Abzustimmen war im Falle dieses CDU-Antrages über die Aufnahme auf die Tagesordnung und über die Fristverkürzung. Die notwendige, aber verfehlte Zweidrittelmehrheit veranlasste die CDU-Fraktion, zur Klärung eine sofortige Sitzung des Ältestenrates einzuberufen.

Der Ältestenrat entschied sich dafür, dass der bereits von der Regierung eingereichte Antrag zur Aufklärung bzw. Beantwortung der Fragen der CDU in einer öffentlichen Ausschusssitzung erfolgen soll.

Der Ergänzungsantrag der AfD zur Aufklärung der sogenannten „Sohnemann-Affäre“ erreichte trotz umfassender Begründung der Dringlichkeit durch Stefan Brandner nicht die notwendige Zweidrittelmehrheit.

Danach begann das eigentliche Thema des Sonderplenums „Bericht über die Aufzeichnung von Telefongesprächsinhalten in der Thüringer Polizei“, eine Unterrichtung durch die Landesregierung.

Dieser Bericht wurde von Innenminister Poppenhäger vorgetragen.
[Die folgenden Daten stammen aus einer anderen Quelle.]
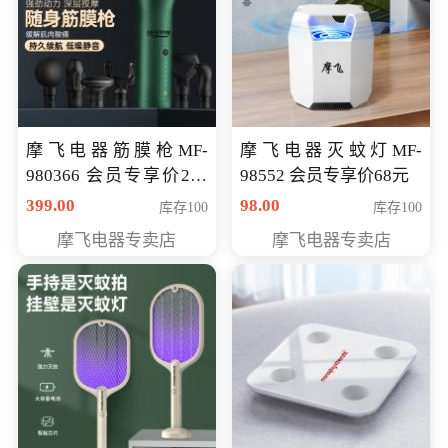
摩飞电器筋膜枪MF-
摩飞电器灭蚊灯MF-
980366 会员专享价299
98552 会员专享价68元
元
399.00
98.00
库存100
库存100
摩飞电器专卖店
摩飞电器专卖店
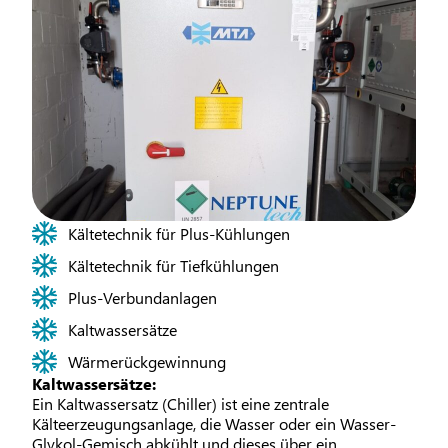
Kältetechnik für Plus-Kühlungen
Kältetechnik für Tiefkühlungen
Plus-Verbundanlagen
Kaltwassersätze
Wärmerückgewinnung
Kaltwassersätze:
Ein Kaltwassersatz (Chiller) ist eine zentrale
Kälteerzeugungsanlage, die Wasser oder ein Wasser-
Glykol-Gemisch abkühlt und dieses über ein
Jörg Henke (AfD) stellte dazu fest, dass das Skandalöse am sogenannten Abhörskandal der Thüringer Polizei das Versagen der ministeriellen Führungsspitzen ist. Von einer entsprechenden Kontrolle war und ist nichts zu spüren. Wegen der faktischen Duldung des strafbaren Abhörens von ein- und ausgehenden Gesprächen ohne vorliegende Rechtfertigungsgründe habe sich die ministerielle Führungsspitze strafbar gemacht. „Im Abhörskandal manifestiert sich vorwiegend ein Versagen der ministeriellen Führungsspitze und nicht der Polizeibeamten vor Ort“, so Henke weiter. „Die Aufzeichnungsfunktion wurde, soviel steht fest, eben nicht für die Fälle des Notrufs und in Fällen erkennbarer Bedrohung bzw. der Ankündigung von Straftaten während des Telefonierens eingesetzt. Vielmehr wurden Berufsgeheimnisträger wie Rechtsanwälte abgehört, ohne davon Kenntnis gehabt und eine Einwilligung erteilt zu haben.“ Hier tut umfassende Aufklärung not:

Mit der Anrufung des Justizausschusses bzw. des Ältestenrates wurde für die betreffenden Fraktionen in keinem Fall die Aufnahme der Anträge auf die Tagesordnung erreicht. Lediglich eine einstündige Verspätung des Sommerempfanges der LINKE-Fraktion war die Folge.